Instruction.
Reproduce the stretch of the data from the line containing "USA 91, 3270–3274." through the line containing "2023-03-27 • 📝" word for word, and leave the pictures out of your answer.

[Entries drawn from a collection]
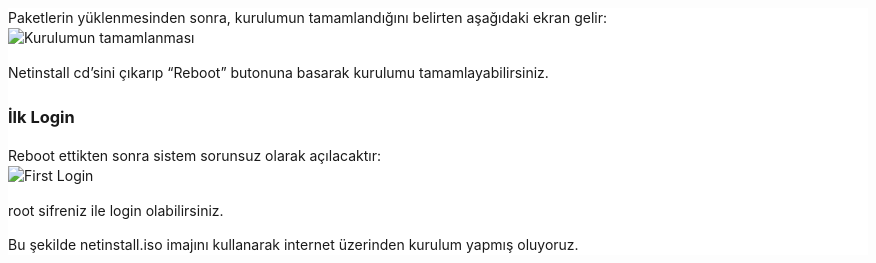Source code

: <p style="text-align: left;">Paketlerin yüklenmesinden sonra, kurulumun tamamlandığını belirten aşağıdaki ekran gelir:<br />
<img class="aligncenter" alt="Kurulumun tamamlanması" src="http://www.abdullahvelioglu.com/blog/public/images/centos21.png" width="600" border="0" /></p>
<p>Netinstall cd&#8217;sini çıkarıp &#8220;Reboot&#8221; butonuna basarak kurulumu tamamlayabilirsiniz.</p>
<span id="lk_Login"><h3>İlk Login</h3></span>
<p style="text-align: left;">Reboot ettikten sonra sistem sorunsuz olarak açılacaktır:<br />
<img class="aligncenter" alt="First Login" src="http://www.abdullahvelioglu.com/blog/public/images/centos22.png" width="600" border="0" /></p>
<p>root sifreniz ile login olabilirsiniz.</p>
<p>Bu şekilde netinstall.iso imajını kullanarak internet üzerinden kurulum yapmış oluyoruz.</p>

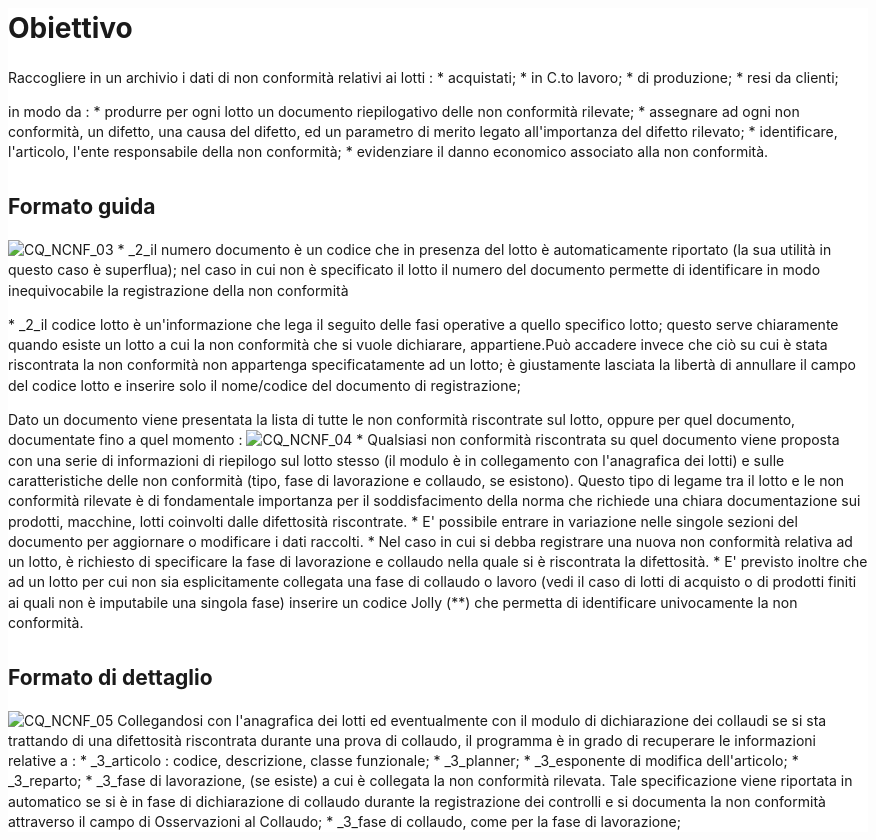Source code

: # Obiettivo
Raccogliere in un archivio i dati di non conformità relativi ai lotti : 
 \* acquistati;
 \* in C.to lavoro;
 \* di produzione;
 \* resi da clienti;

in modo da : 
 \* produrre per ogni lotto un documento riepilogativo delle non conformità rilevate;
 \* assegnare ad ogni non conformità, un difetto, una causa del difetto, ed un parametro di merito legato all'importanza del difetto rilevato;
 \* identificare, l'articolo, l'ente responsabile della non conformità;
 \* evidenziare il danno economico associato alla non conformità.

## Formato guida
![CQ_NCNF_03](http://localhost:3000/immagini/MBDOC_OGG-P_CQAM50/CQ_NCNF_03.png)
 \* _2_il numero documento
è un codice che in presenza del lotto è automaticamente riportato (la sua utilità in questo caso è superflua); nel caso in cui non è specificato il lotto il numero del documento permette di identificare in modo inequivocabile la registrazione della non conformità

 \* _2_il codice lotto
è un'informazione che lega il seguito delle fasi operative a quello specifico lotto; questo serve chiaramente quando esiste un lotto a cui la non conformità che si vuole dichiarare, appartiene.Può accadere invece che ciò su cui è stata riscontrata la non conformità non appartenga specificatamente ad un lotto; è giustamente lasciata la libertà di annullare il campo del codice lotto e inserire solo il nome/codice del documento di registrazione;

Dato un documento viene presentata la lista di tutte le non conformità riscontrate sul lotto, oppure per quel documento, documentate fino a quel momento : 
![CQ_NCNF_04](http://localhost:3000/immagini/MBDOC_OGG-P_CQAM50/CQ_NCNF_04.png)
 \* Qualsiasi non conformità riscontrata su quel documento viene proposta con una serie di informazioni di riepilogo sul lotto stesso (il modulo è in collegamento con l'anagrafica dei lotti) e sulle caratteristiche delle non conformità (tipo, fase di lavorazione e collaudo, se esistono). Questo tipo di legame tra il lotto e le non conformità rilevate è di fondamentale importanza per il soddisfacimento della norma che richiede una chiara documentazione sui prodotti, macchine, lotti coinvolti dalle difettosità riscontrate.
 \* E' possibile entrare in variazione nelle singole sezioni del documento per aggiornare o modificare i dati raccolti.
 \* Nel caso in cui si debba registrare una nuova non conformità relativa ad un lotto, è richiesto di specificare la fase di lavorazione e collaudo nella quale si è riscontrata la difettosità.
 \* E' previsto inoltre che ad un lotto per cui non sia esplicitamente collegata una fase di collaudo o lavoro (vedi il caso di lotti di acquisto o di prodotti finiti ai quali non è imputabile una singola fase) inserire un codice Jolly (\*\*) che permetta di identificare univocamente la non conformità.

## Formato di dettaglio
![CQ_NCNF_05](http://localhost:3000/immagini/MBDOC_OGG-P_CQAM50/CQ_NCNF_05.png)
Collegandosi con l'anagrafica dei lotti ed eventualmente con il modulo di dichiarazione dei collaudi  se si sta trattando di una difettosità riscontrata durante una prova di collaudo, il programma è in grado di recuperare le informazioni relative a : 
 \* _3_articolo :  codice, descrizione, classe funzionale;
 \* _3_planner;
 \* _3_esponente di modifica dell'articolo;
 \* _3_reparto;
 \* _3_fase di lavorazione, (se esiste) a cui è collegata la non conformità rilevata. Tale specificazione viene riportata in automatico se si è in fase di dichiarazione di collaudo durante la registrazione dei controlli e si documenta la non conformità attraverso il campo di Osservazioni al Collaudo;
 \* _3_fase di collaudo, come per la fase di lavorazione;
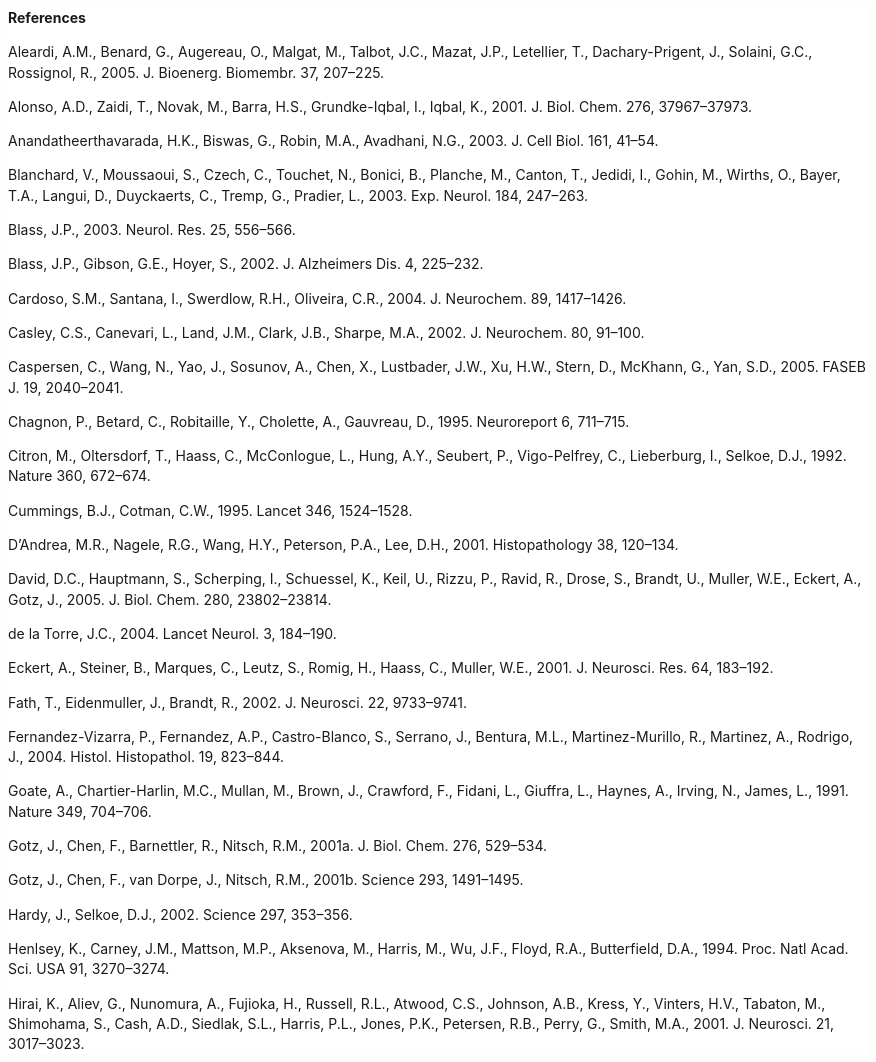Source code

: **References**

Aleardi, A.M., Benard, G., Augereau, O., Malgat, M., Talbot, J.C., Mazat, J.P., Letellier, T., Dachary-Prigent, J., Solaini, G.C., Rossignol, R., 2005. J. Bioenerg. Biomembr. 37, 207–225.

Alonso, A.D., Zaidi, T., Novak, M., Barra, H.S., Grundke-Iqbal, I., Iqbal, K., 2001. J. Biol. Chem. 276, 37967–37973.

Anandatheerthavarada, H.K., Biswas, G., Robin, M.A., Avadhani, N.G., 2003. J. Cell Biol. 161, 41–54.

Blanchard, V., Moussaoui, S., Czech, C., Touchet, N., Bonici, B., Planche, M., Canton, T., Jedidi, I., Gohin, M., Wirths, O., Bayer, T.A., Langui, D., Duyckaerts, C., Tremp, G., Pradier, L., 2003. Exp. Neurol. 184, 247–263.

Blass, J.P., 2003. Neurol. Res. 25, 556–566.

Blass, J.P., Gibson, G.E., Hoyer, S., 2002. J. Alzheimers Dis. 4, 225–232.

Cardoso, S.M., Santana, I., Swerdlow, R.H., Oliveira, C.R., 2004. J. Neurochem. 89, 1417–1426.

Casley, C.S., Canevari, L., Land, J.M., Clark, J.B., Sharpe, M.A., 2002. J. Neurochem. 80, 91–100.

Caspersen, C., Wang, N., Yao, J., Sosunov, A., Chen, X., Lustbader, J.W., Xu, H.W., Stern, D., McKhann, G., Yan, S.D., 2005. FASEB J. 19, 2040–2041.

Chagnon, P., Betard, C., Robitaille, Y., Cholette, A., Gauvreau, D., 1995. Neuroreport 6, 711–715.

Citron, M., Oltersdorf, T., Haass, C., McConlogue, L., Hung, A.Y., Seubert, P., Vigo-Pelfrey, C., Lieberburg, I., Selkoe, D.J., 1992. Nature 360, 672–674.

Cummings, B.J., Cotman, C.W., 1995. Lancet 346, 1524–1528.

D’Andrea, M.R., Nagele, R.G., Wang, H.Y., Peterson, P.A., Lee, D.H., 2001. Histopathology 38, 120–134.

David, D.C., Hauptmann, S., Scherping, I., Schuessel, K., Keil, U., Rizzu, P., Ravid, R., Drose, S., Brandt, U., Muller, W.E., Eckert, A., Gotz, J., 2005. J. Biol. Chem. 280, 23802–23814.

de la Torre, J.C., 2004. Lancet Neurol. 3, 184–190.

Eckert, A., Steiner, B., Marques, C., Leutz, S., Romig, H., Haass, C., Muller, W.E., 2001. J. Neurosci. Res. 64, 183–192.

Fath, T., Eidenmuller, J., Brandt, R., 2002. J. Neurosci. 22, 9733–9741.

Fernandez-Vizarra, P., Fernandez, A.P., Castro-Blanco, S., Serrano, J., Bentura, M.L., Martinez-Murillo, R., Martinez, A., Rodrigo, J., 2004. Histol. Histopathol. 19, 823–844.

Goate, A., Chartier-Harlin, M.C., Mullan, M., Brown, J., Crawford, F., Fidani, L., Giuffra, L., Haynes, A., Irving, N., James, L., 1991. Nature 349, 704–706.

Gotz, J., Chen, F., Barnettler, R., Nitsch, R.M., 2001a. J. Biol. Chem. 276, 529–534.

Gotz, J., Chen, F., van Dorpe, J., Nitsch, R.M., 2001b. Science 293, 1491–1495.

Hardy, J., Selkoe, D.J., 2002. Science 297, 353–356.

Henlsey, K., Carney, J.M., Mattson, M.P., Aksenova, M., Harris, M., Wu, J.F., Floyd, R.A., Butterfield, D.A., 1994. Proc. Natl Acad. Sci. USA 91, 3270–3274.

Hirai, K., Aliev, G., Nunomura, A., Fujioka, H., Russell, R.L., Atwood, C.S., Johnson, A.B., Kress, Y., Vinters, H.V., Tabaton, M., Shimohama, S., Cash, A.D., Siedlak, S.L., Harris, P.L., Jones, P.K., Petersen, R.B., Perry, G., Smith, M.A., 2001. J. Neurosci. 21, 3017–3023.
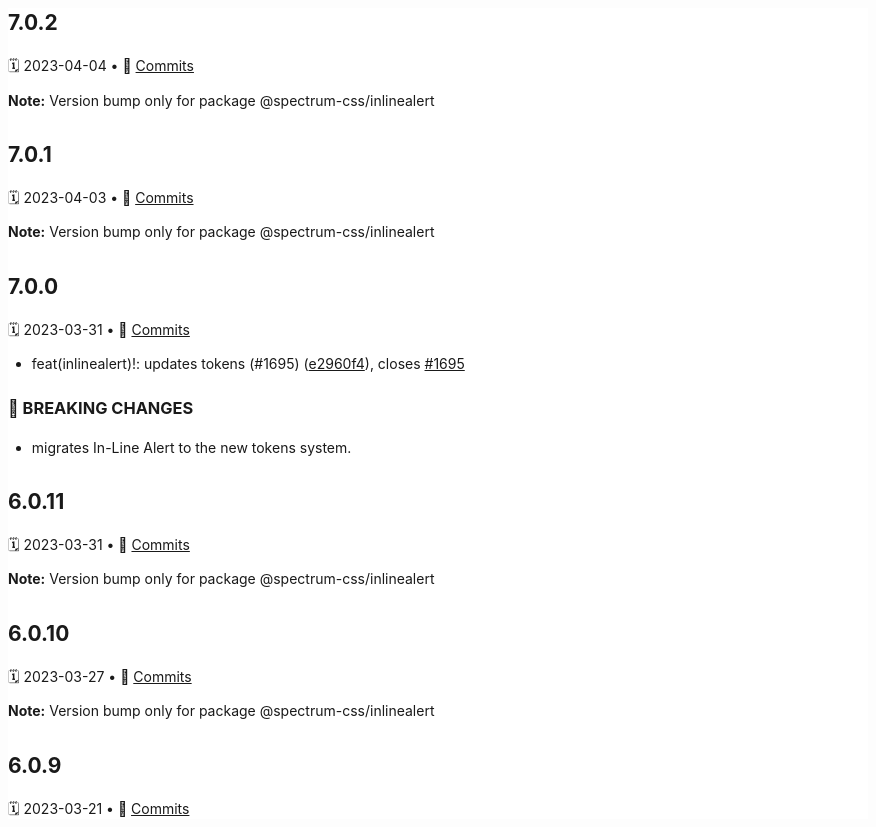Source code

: ## 7.0.2

🗓 2023-04-04 • 📝 [Commits](https://github.com/adobe/spectrum-css/compare/@spectrum-css/inlinealert@7.0.1...@spectrum-css/inlinealert@7.0.2)

**Note:** Version bump only for package @spectrum-css/inlinealert

<a name="7.0.1"></a>

## 7.0.1

🗓 2023-04-03 • 📝 [Commits](https://github.com/adobe/spectrum-css/compare/@spectrum-css/inlinealert@7.0.0...@spectrum-css/inlinealert@7.0.1)

**Note:** Version bump only for package @spectrum-css/inlinealert

<a name="7.0.0"></a>

## 7.0.0

🗓 2023-03-31 • 📝 [Commits](https://github.com/adobe/spectrum-css/compare/@spectrum-css/inlinealert@6.0.11...@spectrum-css/inlinealert@7.0.0)

- feat(inlinealert)!: updates tokens (#1695) ([e2960f4](https://github.com/adobe/spectrum-css/commit/e2960f4)), closes [#1695](https://github.com/adobe/spectrum-css/issues/1695)

### 🛑 BREAKING CHANGES

- migrates In-Line Alert to the new tokens system.

<a name="6.0.11"></a>

## 6.0.11

🗓 2023-03-31 • 📝 [Commits](https://github.com/adobe/spectrum-css/compare/@spectrum-css/inlinealert@6.0.10...@spectrum-css/inlinealert@6.0.11)

**Note:** Version bump only for package @spectrum-css/inlinealert

<a name="6.0.10"></a>

## 6.0.10

🗓 2023-03-27 • 📝 [Commits](https://github.com/adobe/spectrum-css/compare/@spectrum-css/inlinealert@6.0.9...@spectrum-css/inlinealert@6.0.10)

**Note:** Version bump only for package @spectrum-css/inlinealert

<a name="6.0.9"></a>

## 6.0.9

🗓 2023-03-21 • 📝 [Commits](https://github.com/adobe/spectrum-css/compare/@spectrum-css/inlinealert@6.0.8...@spectrum-css/inlinealert@6.0.9)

Written solution.
Henlsey, K., Carney, J.M., Mattson, M.P., Aksenova, M., Harris, M., Wu, J.F., Floyd, R.A., Butterfield, D.A., 1994. Proc. Natl Acad. Sci. USA 91, 3270–3274.

Hirai, K., Aliev, G., Nunomura, A., Fujioka, H., Russell, R.L., Atwood, C.S., Johnson, A.B., Kress, Y., Vinters, H.V., Tabaton, M., Shimohama, S., Cash, A.D., Siedlak, S.L., Harris, P.L., Jones, P.K., Petersen, R.B., Perry, G., Smith, M.A., 2001. J. Neurosci. 21, 3017–3023.
Source code

: ## 7.0.2

🗓 2023-04-04 • 📝 [Commits](https://github.com/adobe/spectrum-css/compare/@spectrum-css/inlinealert@7.0.1...@spectrum-css/inlinealert@7.0.2)

**Note:** Version bump only for package @spectrum-css/inlinealert

<a name="7.0.1"></a>

## 7.0.1

🗓 2023-04-03 • 📝 [Commits](https://github.com/adobe/spectrum-css/compare/@spectrum-css/inlinealert@7.0.0...@spectrum-css/inlinealert@7.0.1)

**Note:** Version bump only for package @spectrum-css/inlinealert

<a name="7.0.0"></a>

## 7.0.0

🗓 2023-03-31 • 📝 [Commits](https://github.com/adobe/spectrum-css/compare/@spectrum-css/inlinealert@6.0.11...@spectrum-css/inlinealert@7.0.0)

- feat(inlinealert)!: updates tokens (#1695) ([e2960f4](https://github.com/adobe/spectrum-css/commit/e2960f4)), closes [#1695](https://github.com/adobe/spectrum-css/issues/1695)

### 🛑 BREAKING CHANGES

- migrates In-Line Alert to the new tokens system.

<a name="6.0.11"></a>

## 6.0.11

🗓 2023-03-31 • 📝 [Commits](https://github.com/adobe/spectrum-css/compare/@spectrum-css/inlinealert@6.0.10...@spectrum-css/inlinealert@6.0.11)

**Note:** Version bump only for package @spectrum-css/inlinealert

<a name="6.0.10"></a>

## 6.0.10

🗓 2023-03-27 • 📝 [Commits](https://github.com/adobe/spectrum-css/compare/@spectrum-css/inlinealert@6.0.9...@spectrum-css/inlinealert@6.0.10)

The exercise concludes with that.